Was genau ist der Beitrag Ihrer Stiftung? Wir unterstützen Projekte und Organisationen, die in der frühkindlichen Bildung dasselbe Ziel verfolgen und die gleiche Philosophie haben wie wir. Wir tun dies anhand von fünf Kriterien – je nachdem, womit wir die grösste Hebelwirkung erzeugen können: Know-how, Zeit, Netzwerk, Öffentlichkeitsarbeit und punktuell Finanzierung. Einer unserer Projektpartner ist beispielsweise die Pestalozzi- Stiftung, in der ich mich im Stiftungsrat engagiere. Die Stiftung vergibt im November 2013 zum ersten Mal einen Frühförderpreis für das Schweizer Berggebiet. Der Preis soll über die Prämierung von innovativen Projekten in den Berggebieten für das Thema sensibilisieren und das Angebot an Frühförderungsprogrammen stärken. Zudem sind wir auch operativ tätig und verfolgen eigene Initiativen zur Förderung des Dialogs zwischen Wissenschaft, Wirtschaft, Politik und Zivilgesellschaft. So organisieren wir beispielsweise periodisch einen Round Table mit allen relevanten Schweizer Förderstiftungen, die im Bereich frühkindlicher Bildung tätig sind. Das ist für alle Beteiligten ein äusserst befruchtender Austausch. Ziel dieses Austausches ist es, Synergien zu evaluieren, um allenfalls Projekte im Bereich Frühförderung gemeinsam umzusetzen. Wir wollen aber nicht nur den Dialog untereinander fördern, sondern auch Debatten anstossen. So arbeiten wir im Moment an einem Projekt, das Finanzierungsvarianten und die Regulierungsdichte im Bereich der familienergänzenden Kinderbetreuung in der Schweiz genauer unter die Lupe nimmt.

In der Schweiz agieren Stiftungen oft im Hintergrund, Sie dagegen propagieren Ihr philanthropisches Wirken stark nach aussen. Warum? Wir kommen gar nicht darum herum. Wenn man die Demografie betrachtet, ist es offensichtlich, dass die staatlichen Budgets nicht mehr für alle gesellschaftlichen Bedürfnisse ausreichen. Es wird zu Abstimmungen kommen, ob man die Altersversorgung oder aber die Bildung stärkt. Es ist absehbar, dass die Altersversorgung bevorzugt wird. Das bedeutet, dass der Staat allein die Bildung künftig nicht mehr wie heute wird finanzieren können. Es braucht Public-private Partnerships, so wie in den USA. Dafür müssen wir die Öffentlichkeit sensibilisieren.

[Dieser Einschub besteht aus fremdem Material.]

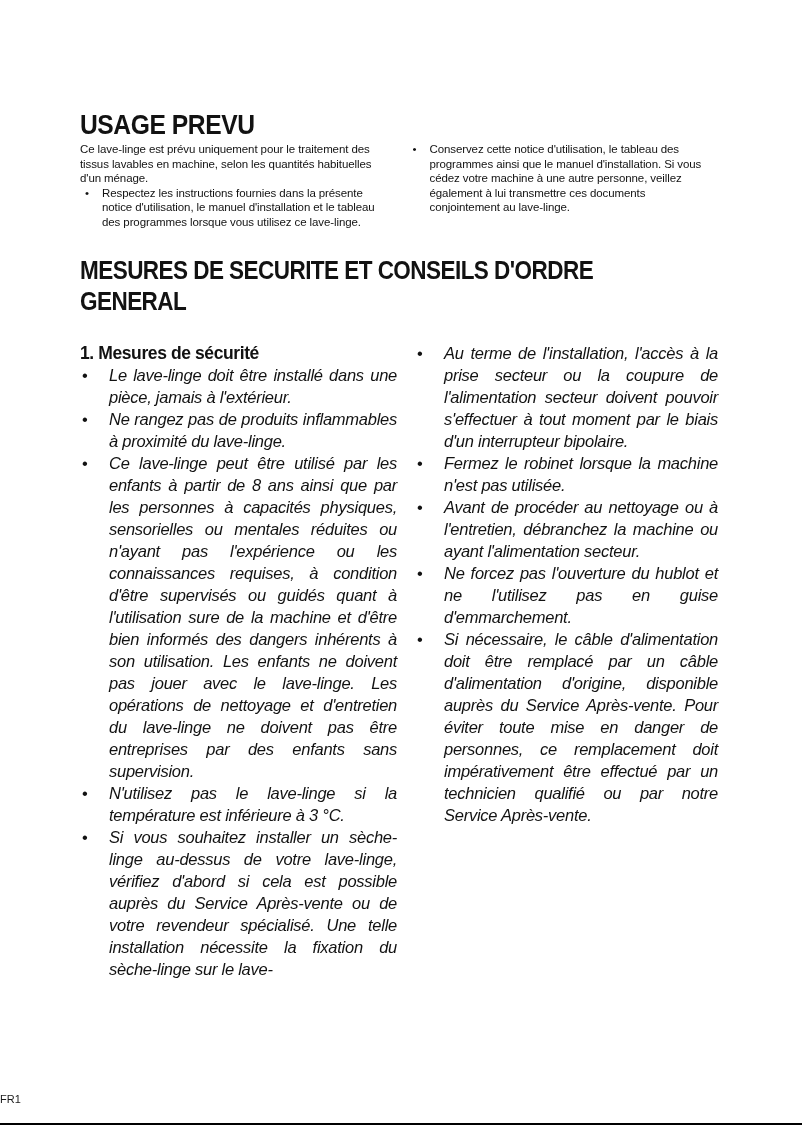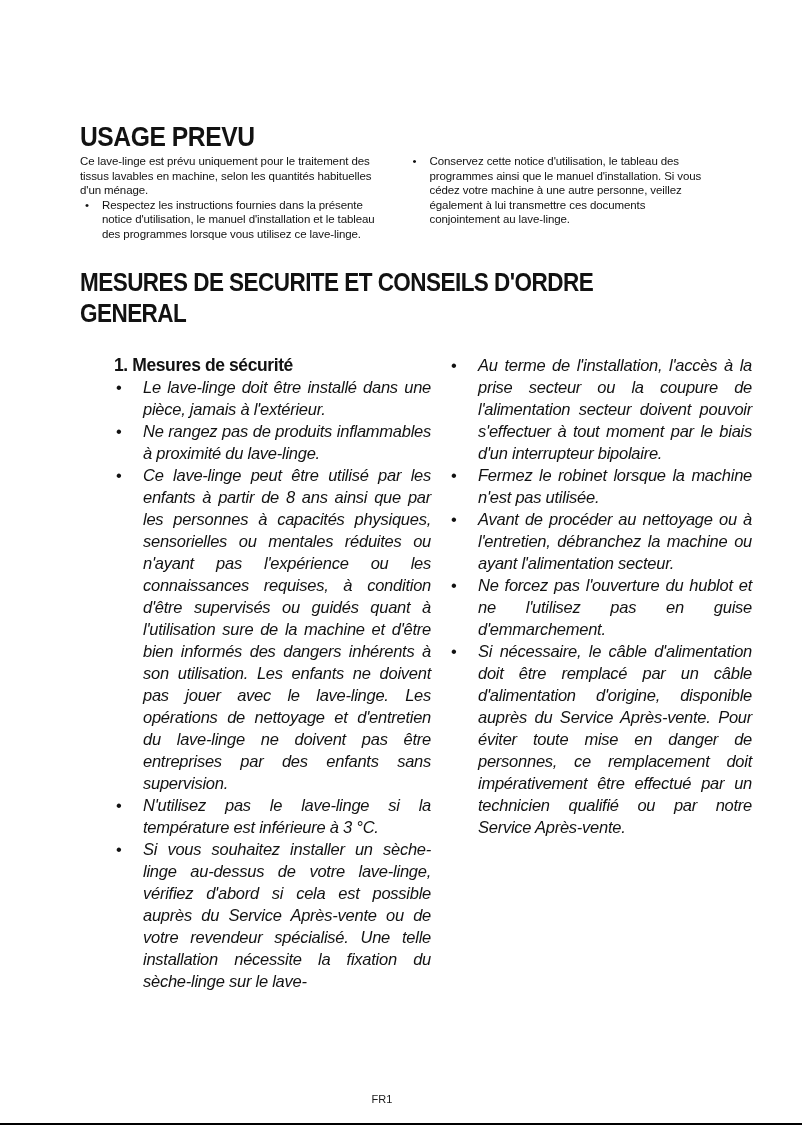"USAGE PREVU" .content { top: 16px -> 4px }
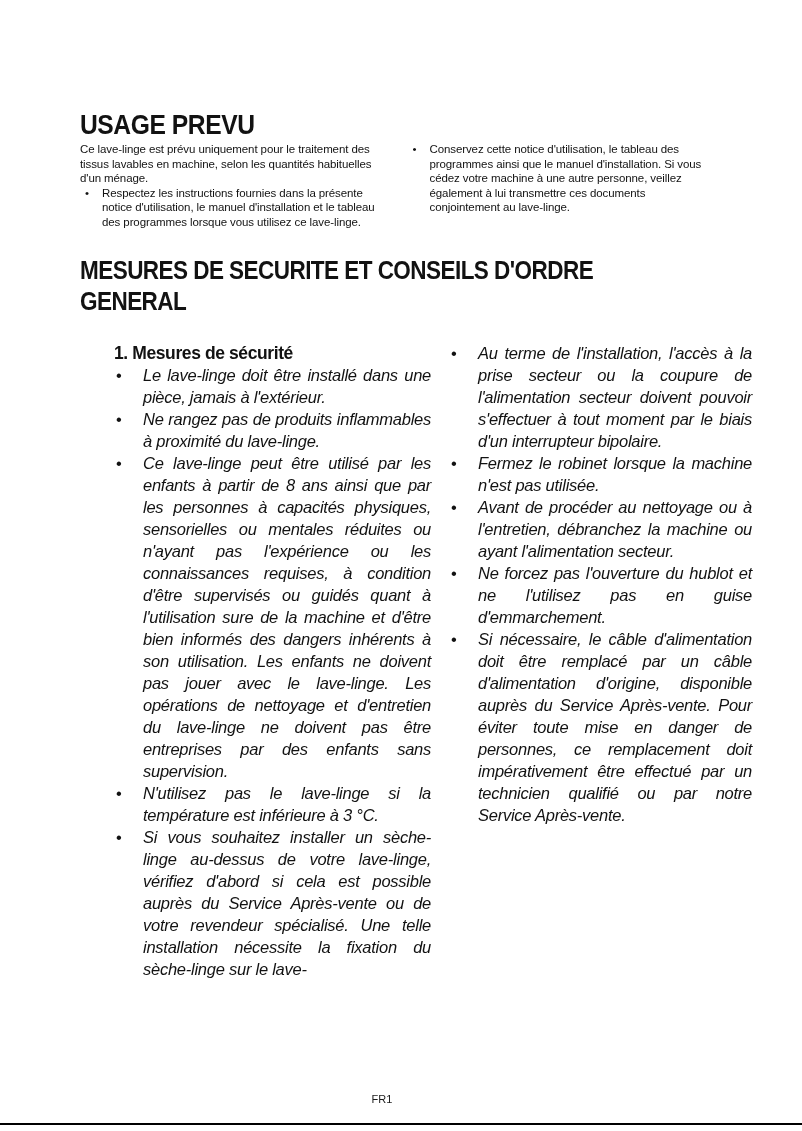"1. Mesures de sécurité" .columns { margin-left: 34px -> none }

Tue Gutes, und rede darüber? Genau! Philanthropie tönt so elitär. Dabei ist es eigentlich banal. Jeder kann Philanthrop sein, egal, ob man über finanzielle Mittel verfügt oder nicht. Wer sich für die Zivilgesellschaft einsetzt, der soll wahrgenommen werden. Es geht dabei nicht darum, sich mit seinem Handeln ins Rampenlicht zu stellen, sondern darum, alle Mittel und Möglichkeiten, die man zur Verfügung hat, auszuschöpfen, um etwas zu bewegen und auch die breitere Öffentlichkeit für die Philanthropie zu begeistern.

Was wünschen Sie sich von Stiftungen? Das Stiftungswesen ist zu fragmentiert. Ich wünsche mir, dass zumindest Stiftungen mit denselben Themen kooperieren. Das ist heute nicht der Fall. Zwar bildet Swiss Foundations entsprechende Round Tables, aber solange die Stiftungen selbst nicht stärker zusammenarbeiten wollen, bleiben solche Round Tables die Ausnahme.